Cohort 2013–2014. I earned by PhD in May 2020, in the first few months of the COVID-19 pandemic—the inaugural virtual defense of the Princeton English department! It was a bizarre, fulfilling, exciting event, a welcome celebration in the midst complete confusion. Certain things became very clear in contrast: the dedication and commitment of my advisors Diana Fuss, Bill Gleason, and Joshua Kotin, the support of my colleagues, friends and family, and the commitment of Pat Guglielmi and Eduardo Cadava to keep the ball rolling.
I entered the department in 2013, at a loss of what kind of career I wanted but sure that I had more questions for Emily Dickinson, Frank O’Hara, and other American poets. I started making trips to the career center during my first year, and there I found some possibilities for pursuit. The folks there helped me in various ways, mostly after I had finished my seminars and was chipping away at my dissertation: I went to a variety of “Princeternship” trips, where you shadow a Princeton alumni for a day; I attended workshops where you can meet other graduate students figuring out their futures; and I became a University Administrative Fellow for Princeton Writes, a writing and public speaking program on campus (staffed by the indominable duo John Weeren and Stephanie Whetstone). As a UAF I found mentors and fast friends, and gained helpful experience as an event coordinator and blogger.
In the summer after my sixth year, I worked at ITHAKA S+R, a GradFUTURES Summer Internship, gaining experience in an office setting and learning about academic libraries while earning a generous stipend. Concurrently, I was part of the team of the Shakespeare and Company Project as a researcher and then as Project Manager. Then in my seventh year in the program and thus past the funding window, the PM position provided me with the resources I needed to finish my dissertation, as well as invaluable skillset that helped me widen the scope of my alt-ac resume.
After graduating in May, I was certain that the academic market was too hard a needle to thread, nor would it be easy to find much work at the start of the pandemic when hiring freezes weren’t going to thaw for months. So I spent the summer networking: talking to friends, combing through Princeton alumni on LinkedIn, and connecting with alt-ac graduates on Twitter. I made an Excel sheet with names and emails and went down the list, reaching out and setting up Zoom calls. It was like a summer of kind strangers’ tales, and with every call it got easier to ask someone about their choices and see how their jobs might suit my skills and interests.
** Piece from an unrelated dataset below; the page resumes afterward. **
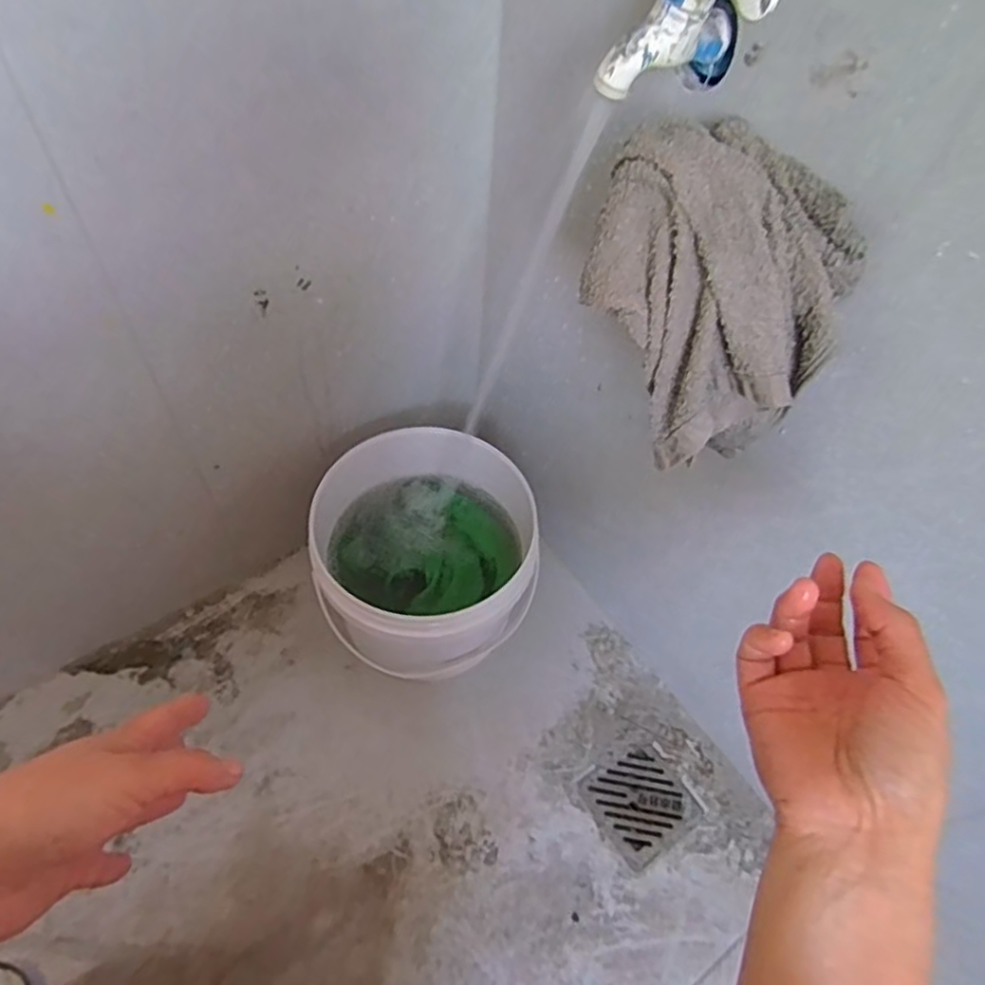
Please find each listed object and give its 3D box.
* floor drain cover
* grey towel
[{"bbox_3d":[0.150,0.311,0.681,0.091,0.010,0.093,-24,60,-21],"label":"floor drain cover"},{"bbox_3d":[0.119,-0.114,0.395,0.094,0.145,0.154,-34,64,-25],"label":"grey towel"}]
The pandemic solidified that I needed to be near family and that working from home might make that more possible. As I was doing this, I was also sending out resumes and cover letters cold, to companies and to private schools in NYC (my home base). In October I started my job as middle school English teacher at Convent of the Sacred Heart, an independent Catholic girls school in Manhattan. The job suits me. The energy of the kids allows me to share my enthusiasm in literature and encourage theirs. They’re fun, they’re smart, and I feel grateful that I get to be one of the people that teaches them to connect feelings to words. My own mentors in middle and high school were the reason I discovered my love of poetry in the first place. I’m not sure what the future holds, but I know that if I’m optimistic and persistent, I will keep finding my way.